> **Data section**
--------------------

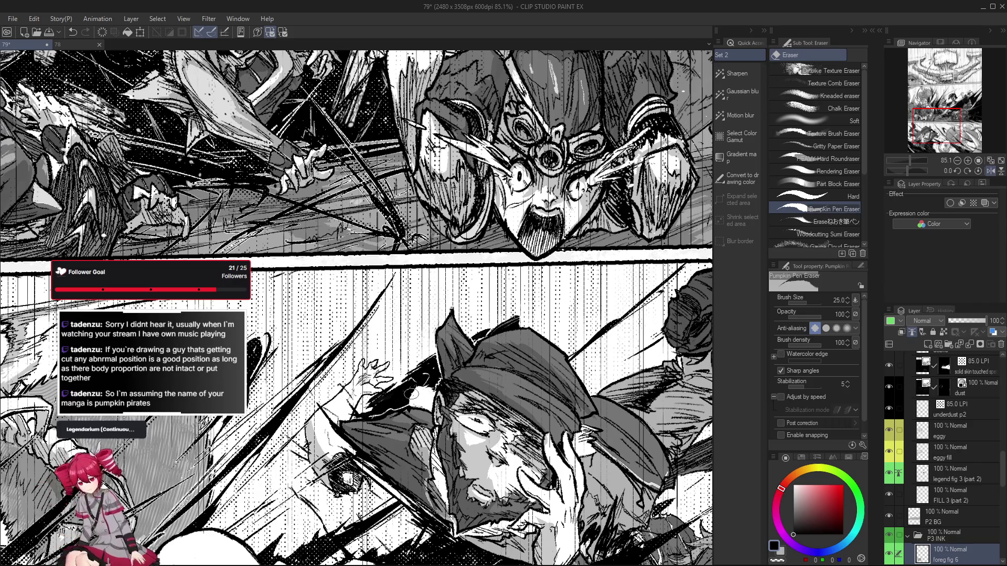
key("h")
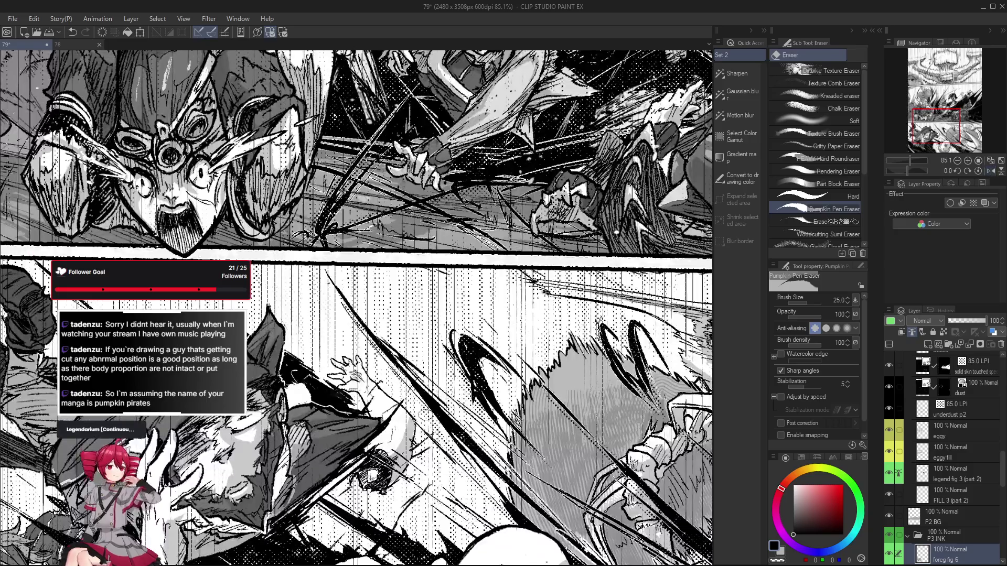
Alternate between the Pumpkin Pen and its eraser and reset the canvas rotation upright
key("p")
scroll(367, 420, "up", 3)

--------------------

> **What is being asked**
Wherever the listing shows a picture, omit it and output the rest exactly as given.

> **Written solution**
key("h")
Alternate between the Pumpkin Pen and its eraser and reset the canvas rotation upright
key("p")
scroll(367, 420, "up", 3)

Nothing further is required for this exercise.